▶ _Task directions_: The lines to copy from the data below are those that hold the string "scene".
***** Materials provided *****
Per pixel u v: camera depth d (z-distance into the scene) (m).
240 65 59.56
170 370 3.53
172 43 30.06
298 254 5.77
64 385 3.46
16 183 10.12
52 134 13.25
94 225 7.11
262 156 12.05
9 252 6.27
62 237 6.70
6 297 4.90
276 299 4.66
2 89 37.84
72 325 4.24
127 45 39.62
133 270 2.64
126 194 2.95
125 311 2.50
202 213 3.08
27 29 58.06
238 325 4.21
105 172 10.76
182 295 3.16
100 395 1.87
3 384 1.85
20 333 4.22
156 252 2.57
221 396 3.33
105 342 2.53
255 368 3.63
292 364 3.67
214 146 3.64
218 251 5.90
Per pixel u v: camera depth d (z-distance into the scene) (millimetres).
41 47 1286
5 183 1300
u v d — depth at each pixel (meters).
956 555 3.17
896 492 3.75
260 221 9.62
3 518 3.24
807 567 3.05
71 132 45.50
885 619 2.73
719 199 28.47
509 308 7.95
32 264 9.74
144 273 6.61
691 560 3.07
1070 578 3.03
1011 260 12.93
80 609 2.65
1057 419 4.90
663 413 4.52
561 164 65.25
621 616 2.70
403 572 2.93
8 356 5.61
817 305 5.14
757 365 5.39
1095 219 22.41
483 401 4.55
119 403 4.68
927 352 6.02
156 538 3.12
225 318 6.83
*****
▶ _Answer section_:
Per pixel u v: camera depth d (z-distance into the scene) (m).
Per pixel u v: camera depth d (z-distance into the scene) (millimetres).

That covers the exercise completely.